• _Required tasks_
1. In the excerpt about comics from the Wuhan lockdown, how many days did the lockdown last?
2. Summarize the excerpt about comics from the Wuhan lockdown in three sentences.
3. Write the next part of the excerpt about comics from the Wuhan lockdown, picking up after its final sentence.

Source: Gen Z Group www.genzgroup.org/post/english_oneworldonefight

“Wherever our memories, story fragments, visual details, and thoughts laid in the finished comics, they will be different, new, and perhaps…revelatory” — M.K. Czerwiec

ON JANUARY, 23, 2020, two days before Chinese New Year, the Chinese central government ordered a total lockdown of Wuhan, the capital of Hubei Province, and other cities in the province in an attempt to stem the outbreak of a new coronavirus disease—now known as COVID-19. The lockdown ended on April 7, 2020, lasting seventy-six days. About forty-two thousand medical personnel from different parts of China were mobilized to work at ground zero of the COVID-19 pandemic.1 While numerous creative works have emerged out of the lockdown, two pieces in distinct graphic forms specifically present the experience of medical support teams in Wuhan.

Visual Stories through Comics
Medical Team Diary
《醫療隊日記》 by Dr. Zhou Haibo (周海波) offers an eyewitness account, and One World, One Fight 《世界加油》 produced by Gen Z Group presents a fictionalized narrative of healthcare workers’ efforts in Wuhan.2 Whereas Medical Team Diary manifests an overflow of patriotic sentiments, the main message that One World, One Fight tries to communicate is of global outreach and cooperation. Together, the two works embody practices of graphic medicine in which stories of illness and healthcare work are presented via the visual medium of comics.3

Medical Team Diary
Dr. Zhou’s Medical Team Diary is comprised of fifteen panels of line drawing depicting how Zhou and other volunteers from the Second Affiliated Hospital of Nanjing Medical University participate in fighting COVID-19 at the frontline. With textual explanation beneath each panel, the sketches, in an amateurish style, present Dr. Zhou’s engagement in the rescue mission at Wuhan. Except for the first two panels, in which the color red is used to suggest the festivity of Chinese New Year, the group of military medical staff in the blue uniforms of People’s Liberation Army (PLA), and China’s national flag in red in the final panel, the rest of the twelve panels are all in black and white to mourn for the victims of the pandemic.

• _Entries shown_
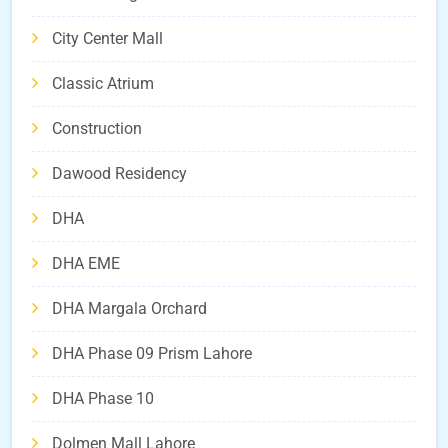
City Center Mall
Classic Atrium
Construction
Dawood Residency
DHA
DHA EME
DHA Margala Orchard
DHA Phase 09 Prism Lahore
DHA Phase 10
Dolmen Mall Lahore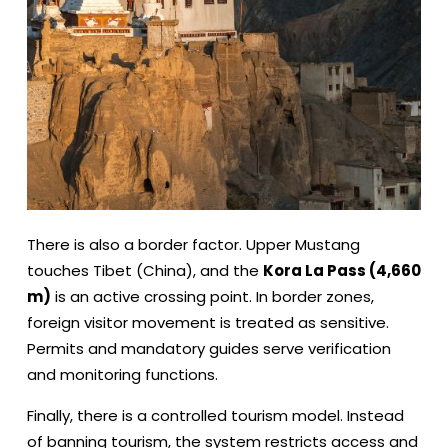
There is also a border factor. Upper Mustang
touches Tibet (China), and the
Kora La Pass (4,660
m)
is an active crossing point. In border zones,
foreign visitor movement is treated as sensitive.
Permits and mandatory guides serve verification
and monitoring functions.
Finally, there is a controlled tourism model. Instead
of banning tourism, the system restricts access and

* * *

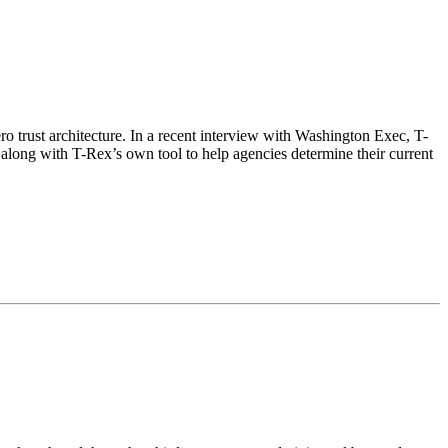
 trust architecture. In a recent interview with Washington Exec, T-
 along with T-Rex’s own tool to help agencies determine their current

• _Exercise results_
1. Seventy-six days.

2. China locked down Wuhan and other Hubei cities from January 23 to April 7, 2020, and mobilized about forty-two thousand medical personnel to work there. Two graphic works present the medical teams' experience: Dr. Zhou Haibo's Medical Team Diary, an eyewitness account full of patriotic sentiment, and Gen Z Group's One World, One Fight, a fictionalized story about global outreach and cooperation. Medical Team Diary has fifteen panels of line drawings, mostly in black and white to mourn the pandemic's victims.

3.
“Medical Team Diary”
Source: Xinhua News

Zhou admits that he has read extensively journalistic accounts of medical work in Wuhan and wants to capture “memorable moments” in his diary. In addition to Zhou’s personal experience of traveling to Wuhan with the blessings of friends and relatives, and his clinical work with patients, some of the sketches clearly exhibit media influences. As Ian Williams points out, “[t]he author’s iconography will depend on influences from art, personal observation, and consumption of other medically-themed media, articulated in a blend of intentional and unintentional signs. It will also depend on the skill and style of the artist” (118-19). Clearly Zhou has decided to acknowledge the influence of public images of Wuhan’s medical workers in configuring his iconography of COVID-19.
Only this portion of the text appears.